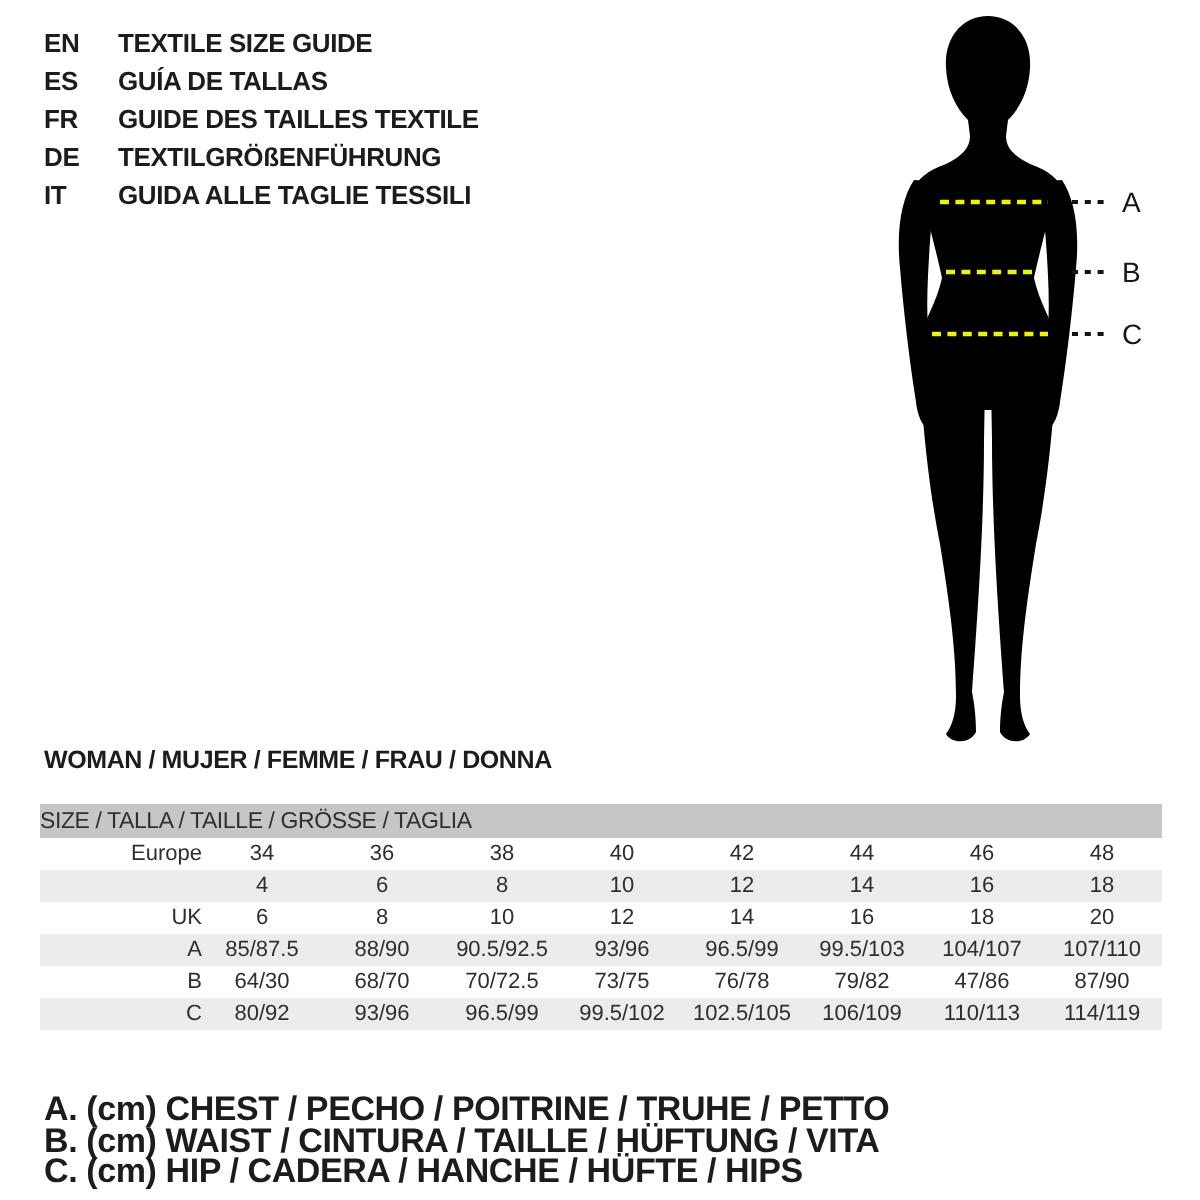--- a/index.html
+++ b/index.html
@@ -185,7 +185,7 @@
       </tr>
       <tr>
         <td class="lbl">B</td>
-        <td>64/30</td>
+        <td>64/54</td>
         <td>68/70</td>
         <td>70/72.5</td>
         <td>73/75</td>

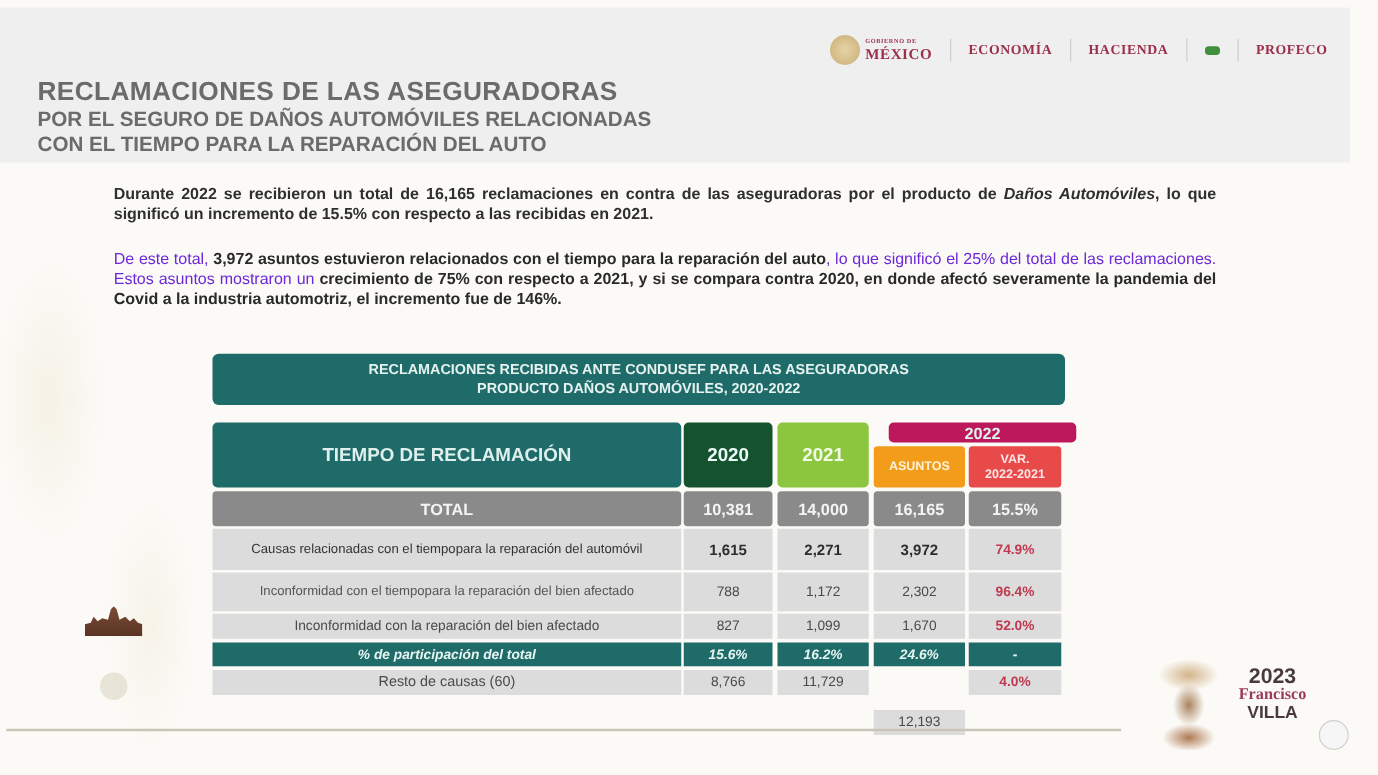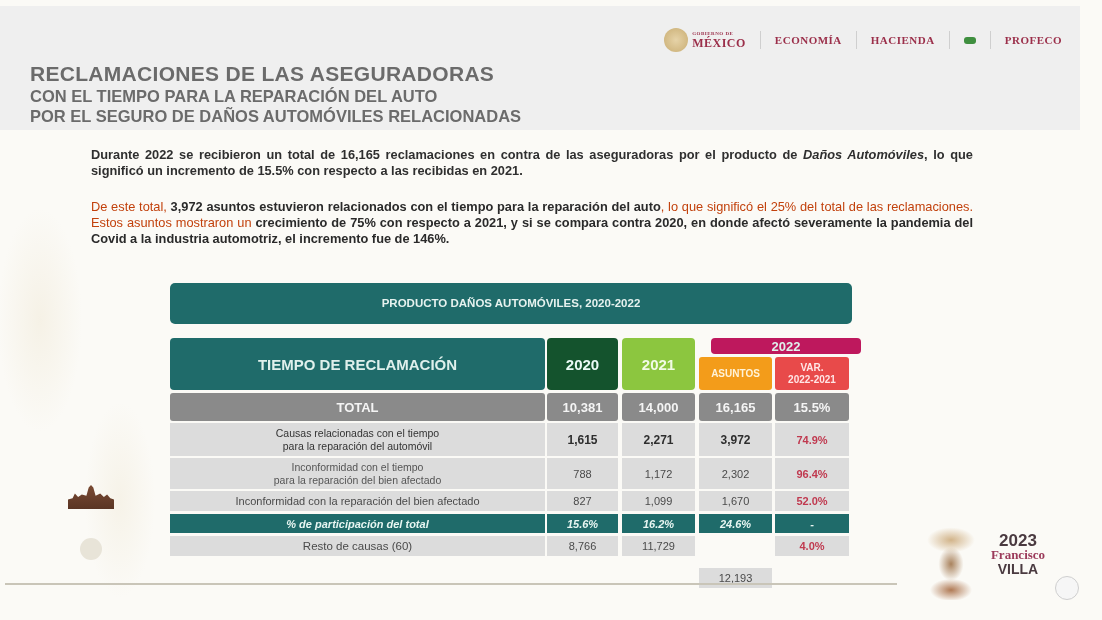--- a/index.html
+++ b/index.html
@@ -131,8 +131,8 @@
 
 <div class="title-block">
   <div class="title1">RECLAMACIONES DE LAS ASEGURADORAS</div>
+  <div class="title2">POR EL SEGURO DE DAÑOS AUTOMÓVILES RELACIONADAS</div>
   <div class="title2">CON EL TIEMPO PARA LA REPARACIÓN DEL AUTO</div>
-  <div class="title2">POR EL SEGURO DE DAÑOS AUTOMÓVILES RELACIONADAS</div>
 </div>
 
 <div class="para p1"><span>Durante 2022 se recibieron un total de 16,165 reclamaciones en contra de las aseguradoras por el producto de </span><i>Daños Automóviles</i><span>, lo que significó un incremento de 15.5% con respecto a las recibidas en 2021.</span></div>

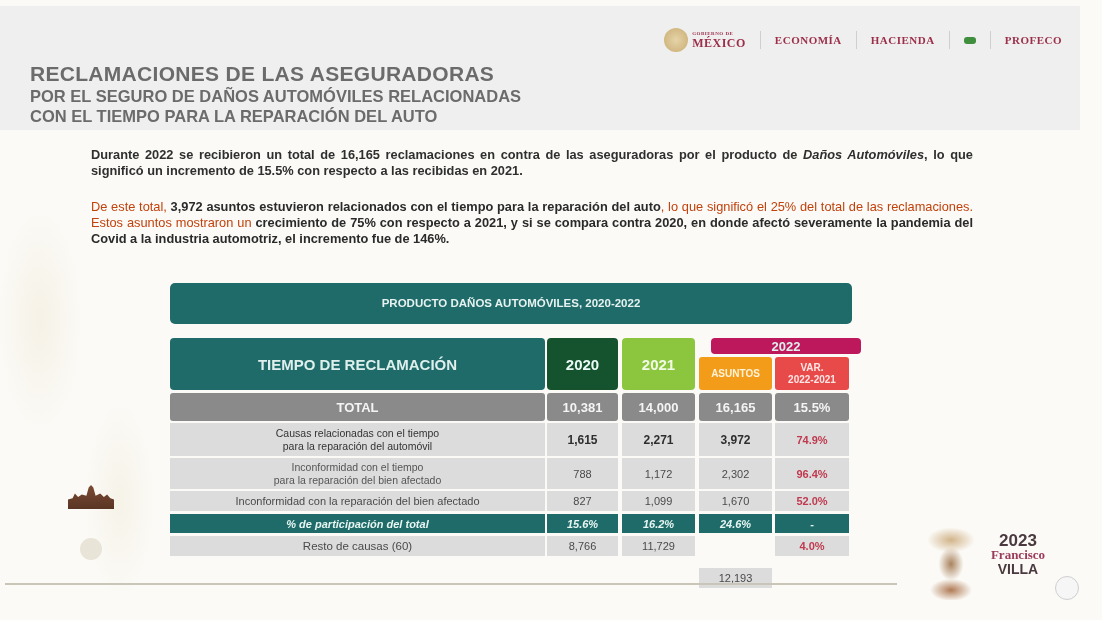--- a/index.html
+++ b/index.html
@@ -41,7 +41,7 @@
     text-align:justify; color:#2f2f2f;
   }
   .para b { font-weight:bold; color:#2a2a2a; }
-  .para .light { color:#c2410c;margin-top:22px; }
+  .para .light { color:#6d28d9;margin-top:22px; }
   .p1 { top:147px; font-weight:bold; }
   .p2 { top:199px; }
   .table-title {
########
→ **REQUIRED WORK**
Please copy each line of the records above in which the word "SEGURO" can be found.

→ **ANSWER SECTION**
+  <div class="title2">POR EL SEGURO DE DAÑOS AUTOMÓVILES RELACIONADAS</div>
-  <div class="title2">POR EL SEGURO DE DAÑOS AUTOMÓVILES RELACIONADAS</div>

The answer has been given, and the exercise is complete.